• DIRECTIONS FOR THIS TASK:
Your reply should reproduce the data below without a single alteration, apart from dropping the images.
··· MATERIAL FOR THIS TASK
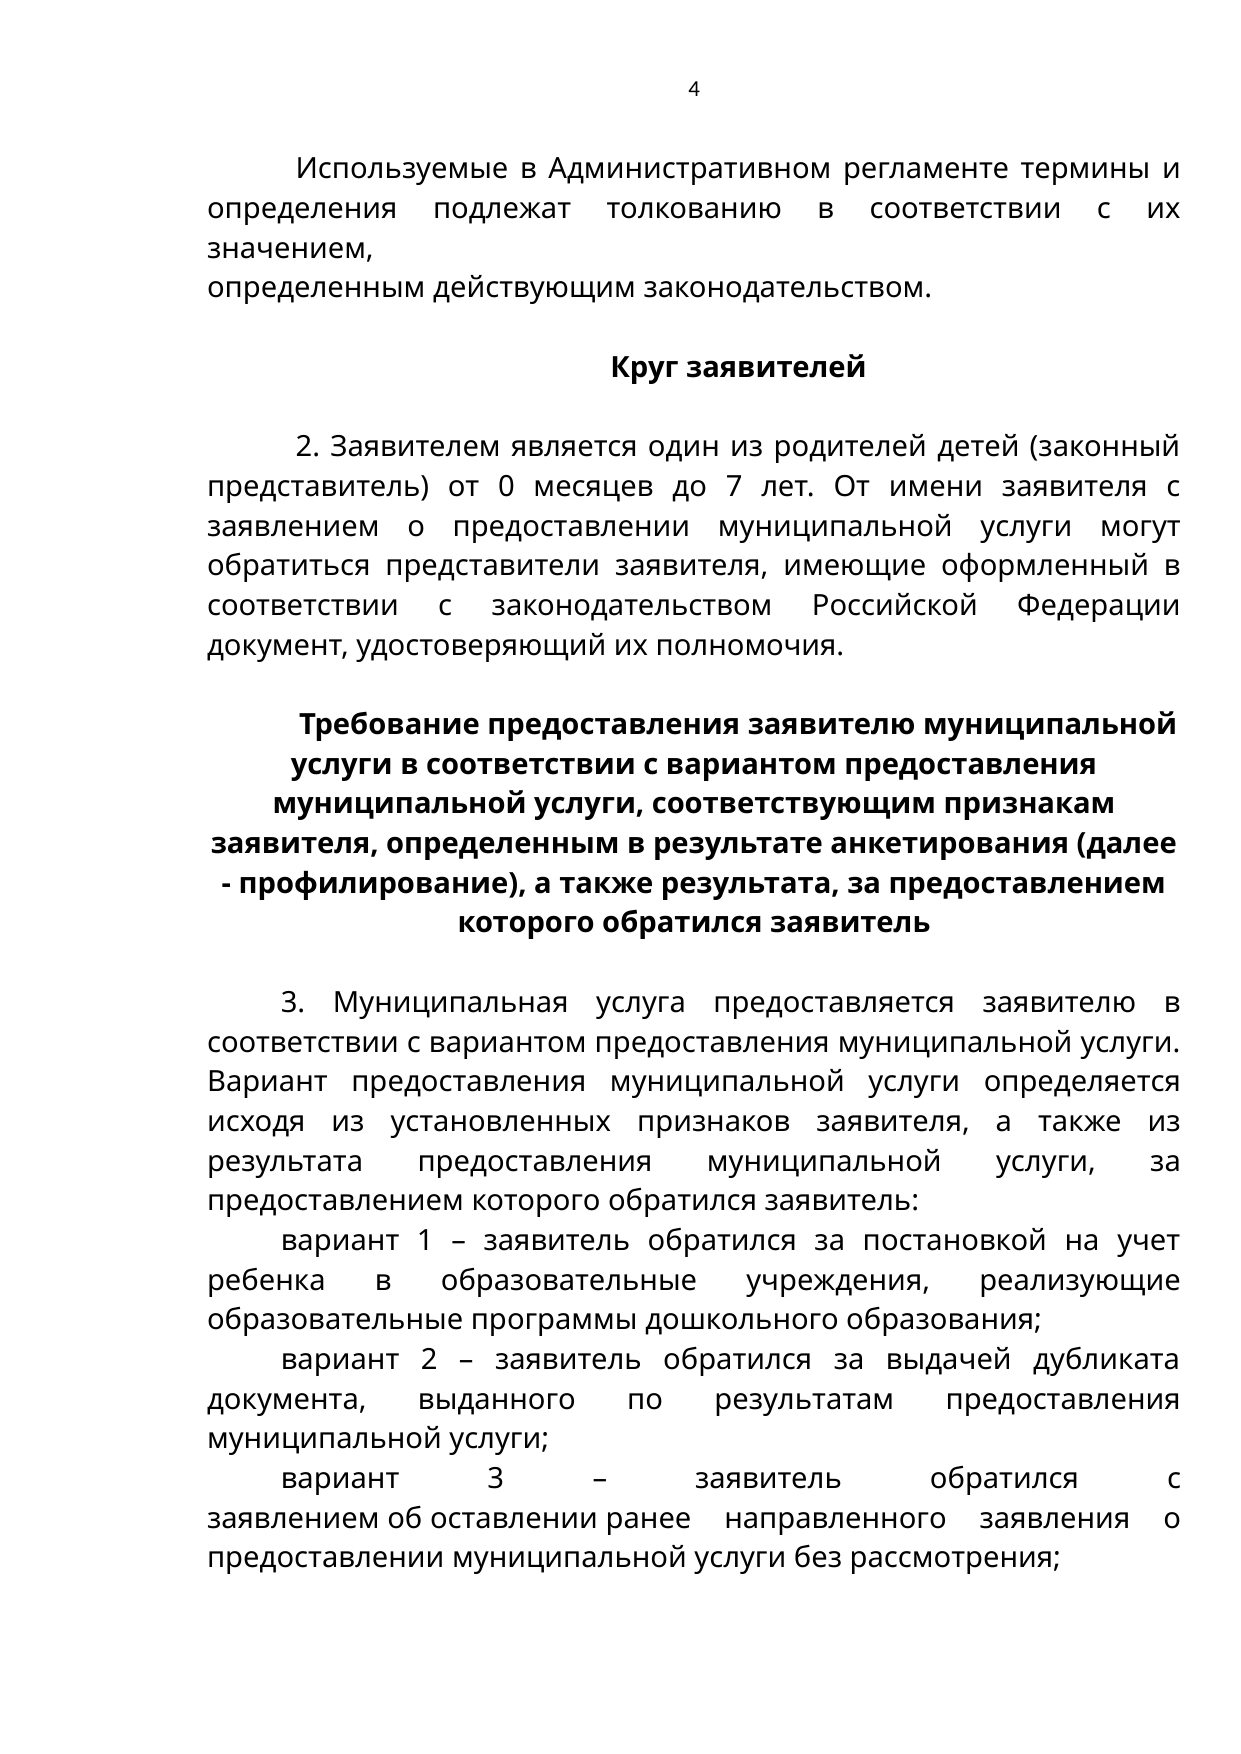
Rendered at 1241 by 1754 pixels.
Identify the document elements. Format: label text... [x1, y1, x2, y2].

text Круг заявителей [207, 346, 1181, 386]
text вариант 3 – заявитель обратился с заявлением об оставлении ранее направленного заявления о предоставлении муниципальной услуги без рассмотрения; [207, 1457, 1181, 1576]
text 3. Муниципальная услуга предоставляется заявителю в соответствии с вариантом предоставления муниципальной услуги. Вариант предоставления муниципальной услуги определяется исходя из установленных признаков заявителя, а также из результата предоставления муниципальной услуги, за предоставлением которого обратился заявитель: [207, 981, 1181, 1219]
text 2. Заявителем является один из родителей детей (законный представитель) от 0 месяцев до 7 лет. От имени заявителя с заявлением о предоставлении муниципальной услуги могут обратиться представители заявителя, имеющие оформленный в соответствии с законодательством Российской Федерации документ, удостоверяющий их полномочия. [207, 426, 1181, 664]
text вариант 2 – заявитель обратился за выдачей дубликата документа, выданного по результатам предоставления муниципальной услуги; [207, 1338, 1181, 1457]
text вариант 1 – заявитель обратился за постановкой на учет ребенка в образовательные учреждения, реализующие образовательные программы дошкольного образования; [207, 1219, 1181, 1338]
text Используемые в Административном регламенте термины и определения подлежат толкованию в соответствии с их значением, определенным действующим законодательством. [207, 148, 1181, 306]
text Требование предоставления заявителю муниципальной услуги в соответствии с вариантом предоставления муниципальной услуги, соответствующим признакам заявителя, определенным в результате анкетирования (далее - профилирование), а также результата, за предоставлением которого обратился заявитель [207, 703, 1181, 941]
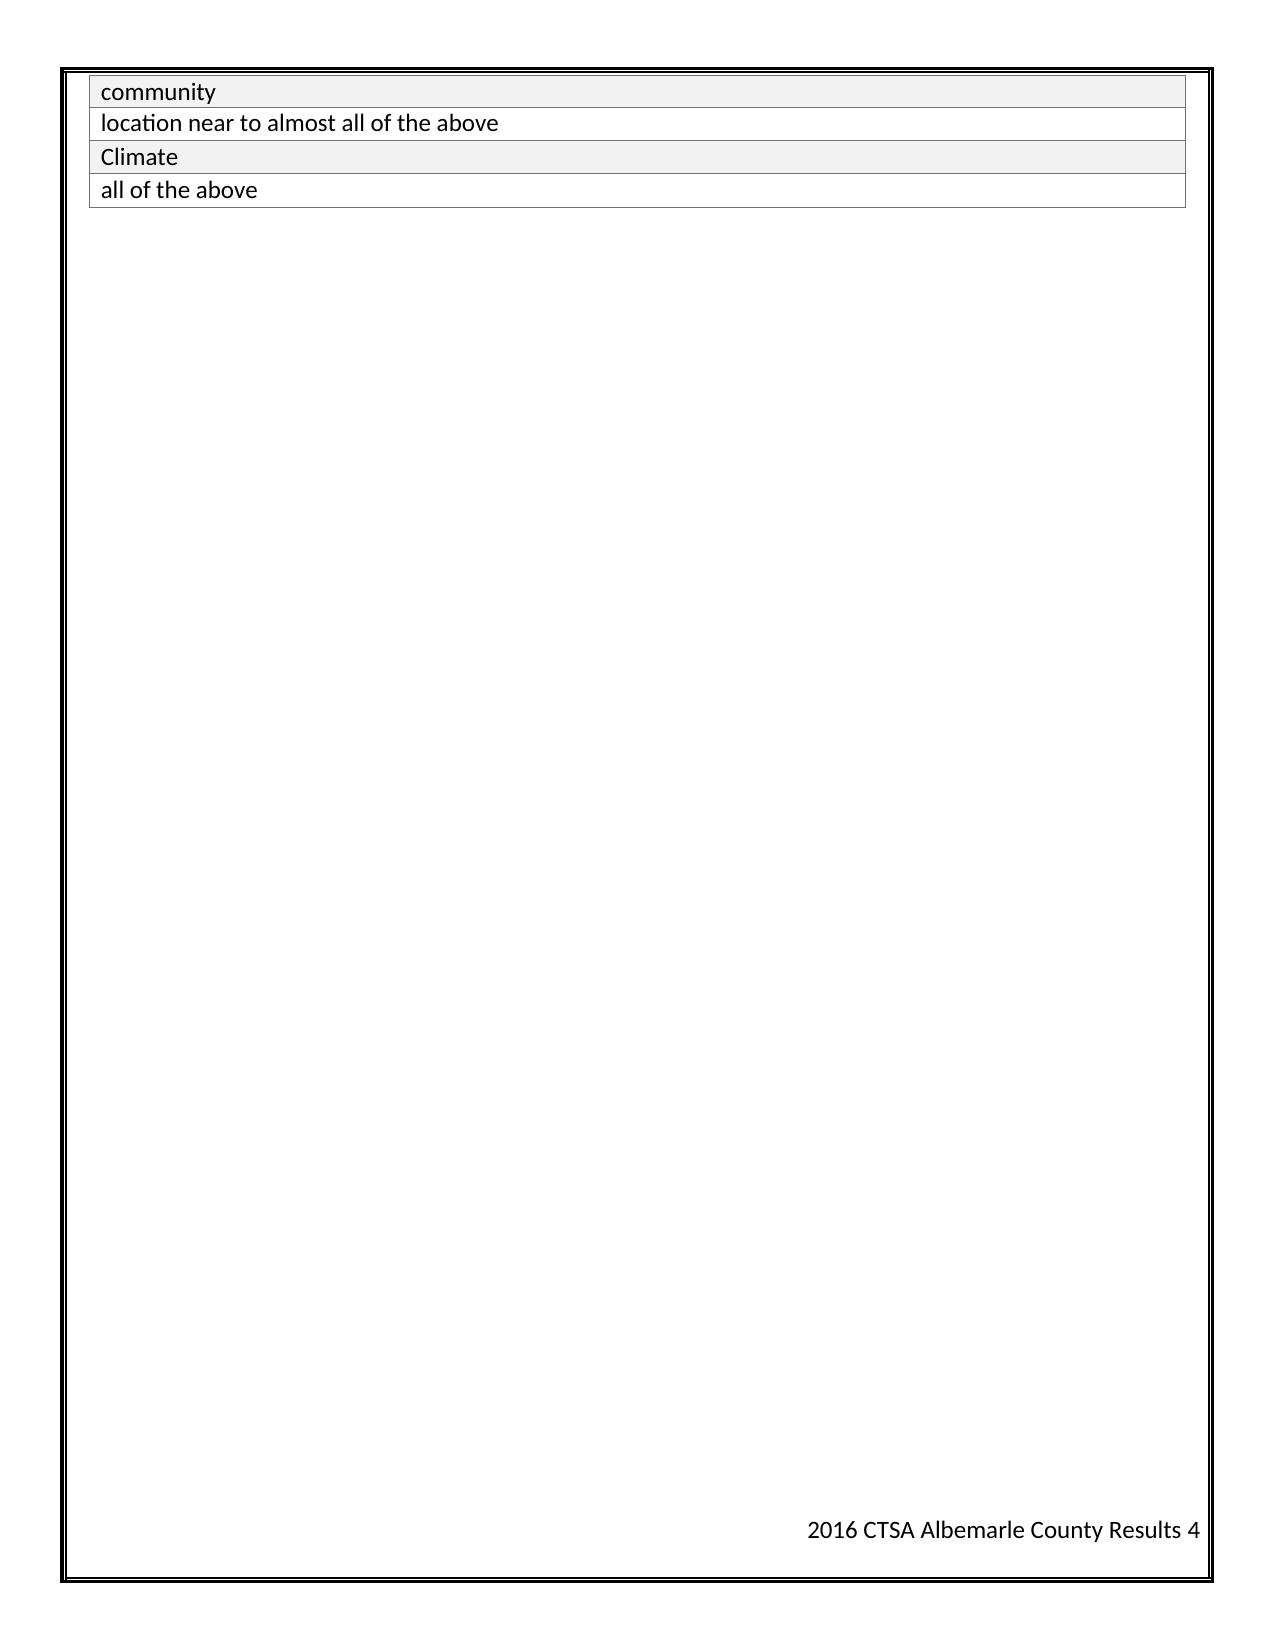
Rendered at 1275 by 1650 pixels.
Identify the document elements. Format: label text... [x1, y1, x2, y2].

table_cell Climate [90, 141, 1185, 173]
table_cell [90, 76, 1185, 107]
table_cell location near to almost all of the above [90, 108, 1185, 140]
table_cell all of the above [90, 174, 1185, 207]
······
• SOLUTION FOR THIS EXERCISE:
Rendered at 1241 by 1754 pixels.
Identify the document elements. Format: label text... [x1, y1, x2, y2].

text Круг заявителей [207, 346, 1181, 386]
text вариант 3 – заявитель обратился с заявлением об оставлении ранее направленного заявления о предоставлении муниципальной услуги без рассмотрения; [207, 1457, 1181, 1576]
text 3. Муниципальная услуга предоставляется заявителю в соответствии с вариантом предоставления муниципальной услуги. Вариант предоставления муниципальной услуги определяется исходя из установленных признаков заявителя, а также из результата предоставления муниципальной услуги, за предоставлением которого обратился заявитель: [207, 981, 1181, 1219]
text 2. Заявителем является один из родителей детей (законный представитель) от 0 месяцев до 7 лет. От имени заявителя с заявлением о предоставлении муниципальной услуги могут обратиться представители заявителя, имеющие оформленный в соответствии с законодательством Российской Федерации документ, удостоверяющий их полномочия. [207, 426, 1181, 664]
text вариант 2 – заявитель обратился за выдачей дубликата документа, выданного по результатам предоставления муниципальной услуги; [207, 1338, 1181, 1457]
text вариант 1 – заявитель обратился за постановкой на учет ребенка в образовательные учреждения, реализующие образовательные программы дошкольного образования; [207, 1219, 1181, 1338]
text Используемые в Административном регламенте термины и определения подлежат толкованию в соответствии с их значением, определенным действующим законодательством. [207, 148, 1181, 306]
text Требование предоставления заявителю муниципальной услуги в соответствии с вариантом предоставления муниципальной услуги, соответствующим признакам заявителя, определенным в результате анкетирования (далее - профилирование), а также результата, за предоставлением которого обратился заявитель [207, 703, 1181, 941]
Rendered at 1275 by 1650 pixels.
Identify the document elements. Format: label text... [x1, y1, x2, y2].

table_cell Climate [90, 141, 1185, 173]
table_cell [90, 76, 1185, 107]
table_cell location near to almost all of the above [90, 108, 1185, 140]
table_cell all of the above [90, 174, 1185, 207]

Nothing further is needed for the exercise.